Oh, and a page about the importance of sonograms to crisis pregnancy centers (“If they just knew that they were carrying babeeeez, they’d change their minds!”).
And while I don’t have a Westchester phone book handy, neither this search nor this search turns up Dr. Emily’s listed under “abortion alternatives,” but there are several crisis pregnancy centers listed with names that just might deceive a pregnant woman into believing that they offer abortion there (such as “Accurate Abortion Information,” which is listed separately from “Pregnancy Resource Ctr” at the same address).

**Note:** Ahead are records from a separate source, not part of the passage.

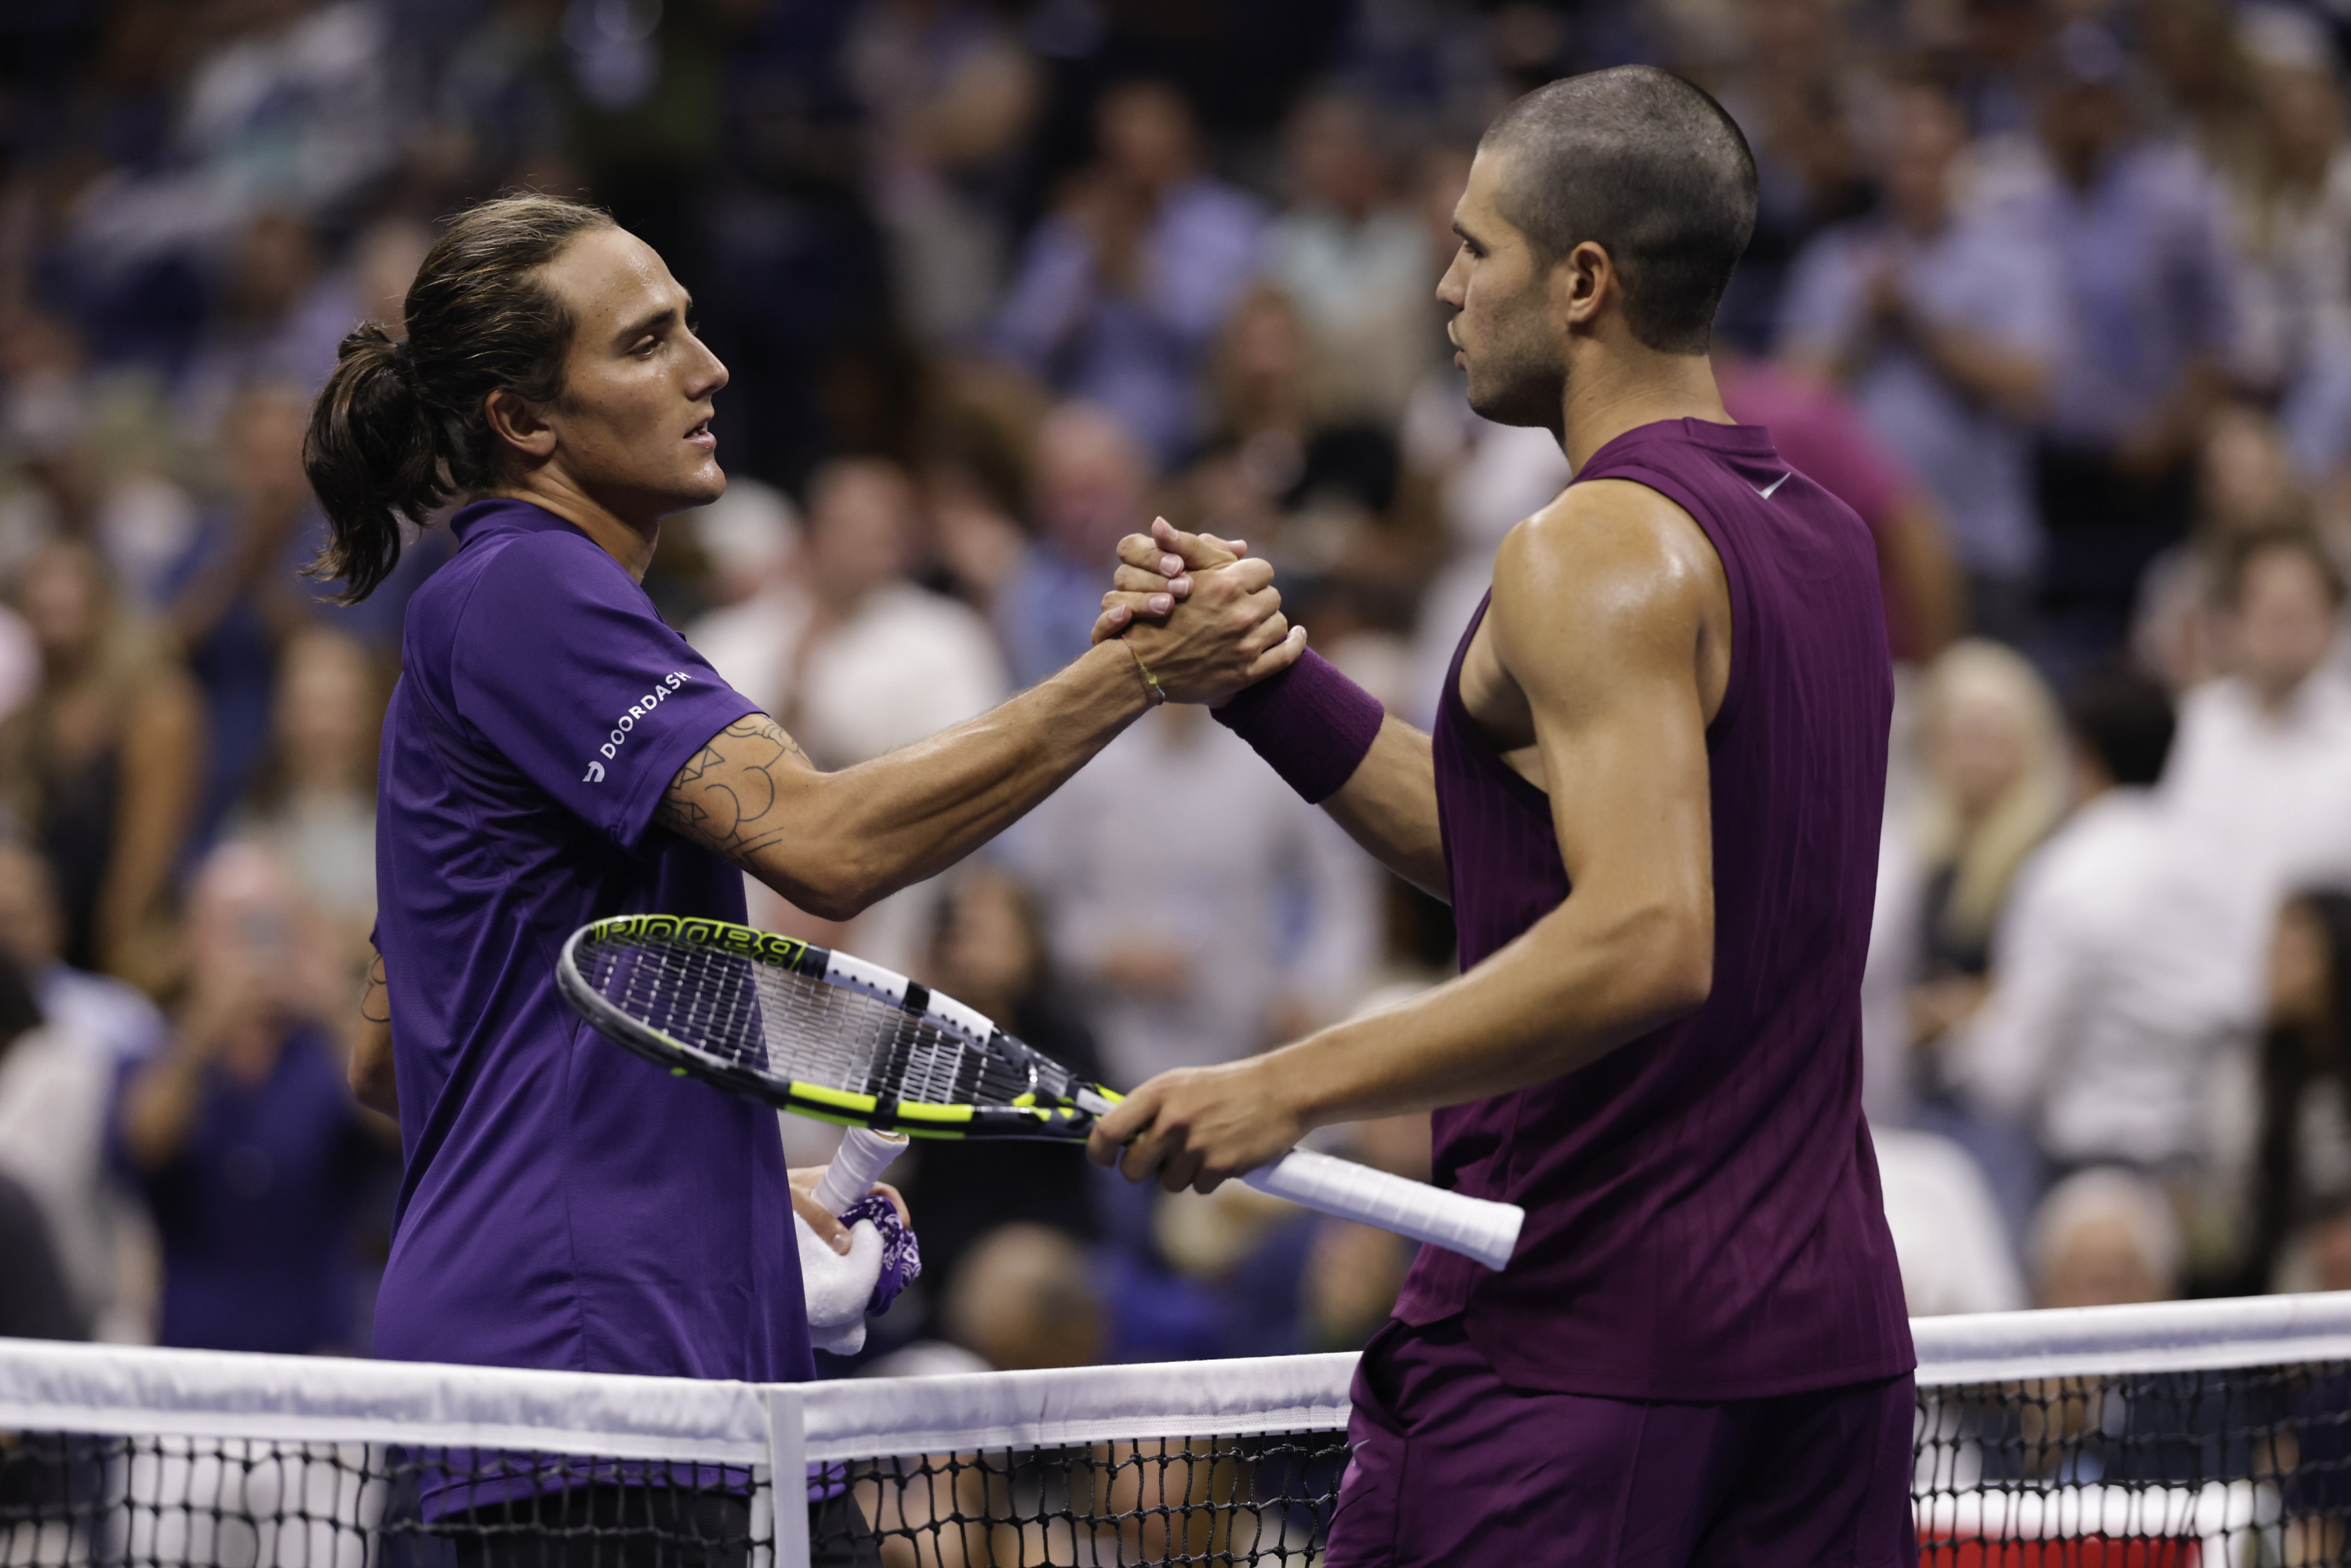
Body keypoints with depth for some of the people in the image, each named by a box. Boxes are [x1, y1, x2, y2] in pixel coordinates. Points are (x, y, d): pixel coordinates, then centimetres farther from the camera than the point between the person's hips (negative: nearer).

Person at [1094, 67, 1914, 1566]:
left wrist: (1293, 1085, -24)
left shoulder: (1598, 552, -15)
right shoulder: (1821, 538, 13)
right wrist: (1260, 674, 14)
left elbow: (1641, 938, -26)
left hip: (1584, 1351, -8)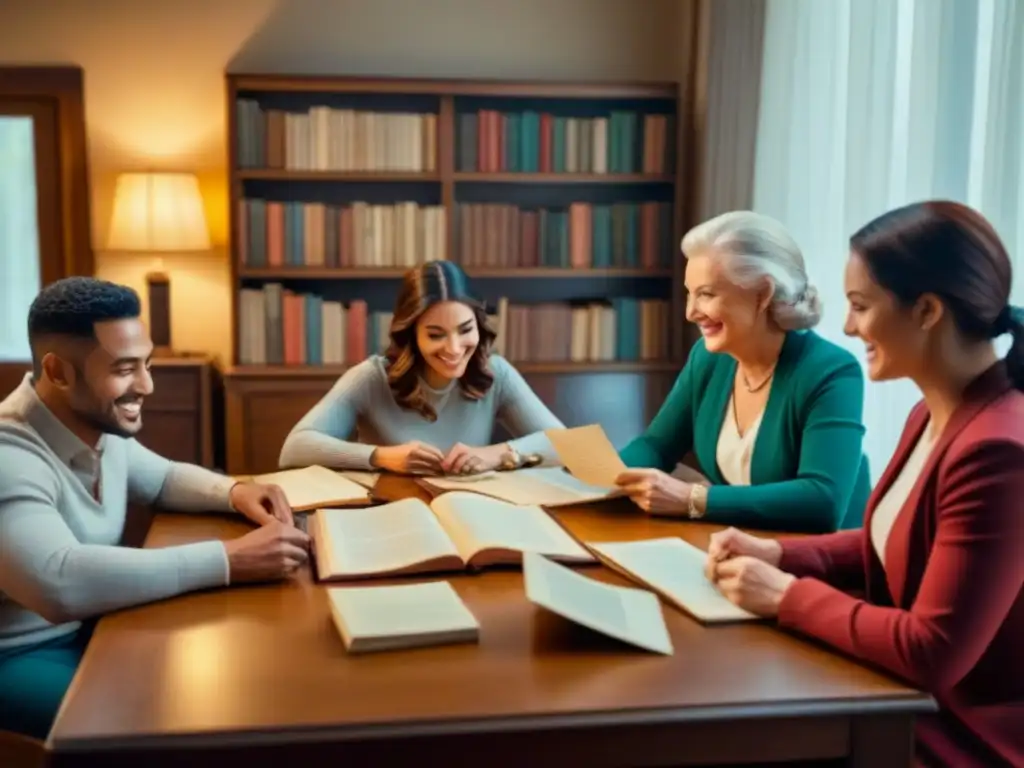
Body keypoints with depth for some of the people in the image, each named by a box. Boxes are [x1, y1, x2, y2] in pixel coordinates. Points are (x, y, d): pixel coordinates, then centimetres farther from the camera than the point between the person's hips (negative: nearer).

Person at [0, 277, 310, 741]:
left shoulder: (99, 423, -2)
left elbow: (164, 478, 18)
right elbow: (60, 585, -45)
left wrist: (235, 492, -6)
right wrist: (230, 560, -44)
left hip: (91, 628, 8)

So, here’s what I think is going on: Yellow Pages publisher misfiles listing for Dr. Emily’s clinic, and crisis pregnancy centers, feeling embattled because Spitzer is going after their deceptive practices (an investigation by Rep. Henry Waxman found that 87 percent of CPCs provided false, misleading or medically inaccurate information about abortion), jump on the opportunity to slam a legitimate abortion provider for — well, what, exactly, I’m not sure. I wouldn’t be surprised if Dr. Emily’s provides counseling about alternatives to abortion, so a listing under “abortion alternatives” isn’t exactly deceptive.
H/T: Lindsay.
Bonus find while looking for the web sites above: Dawn Eden is both geographically challenged and a liar. No, Dawn, College Point is not part of Flushing, no matter how hard you wish it to be so.
UPDATE: While reading the Dawn Eden link, I came across this bit of information from commenter Sunny Chapman:
Crisis Pregnancy Centers all over the country have been investigated and/or sued for various forms of deceptive practices. One of the most common was listing themselves in telephone directories in the abortion clinic or abortion services category. States attorneys general in every state had to file suits against CPCs to get them to stop this practice and now pregnancy crisis centers advertise under “abortion alternatives” in the New York phone book(and elsewhere), rather than in the “abortion services” section, in compliance with consent decrees signed with two former state attorneys general, Robert Abrams in 1987 and Dennis Vacco in 1995. However, they still manage to sneak into the abortion services category online, as we see.
Well, this explains why this group was so het up over a phone book listing, doesn’t it?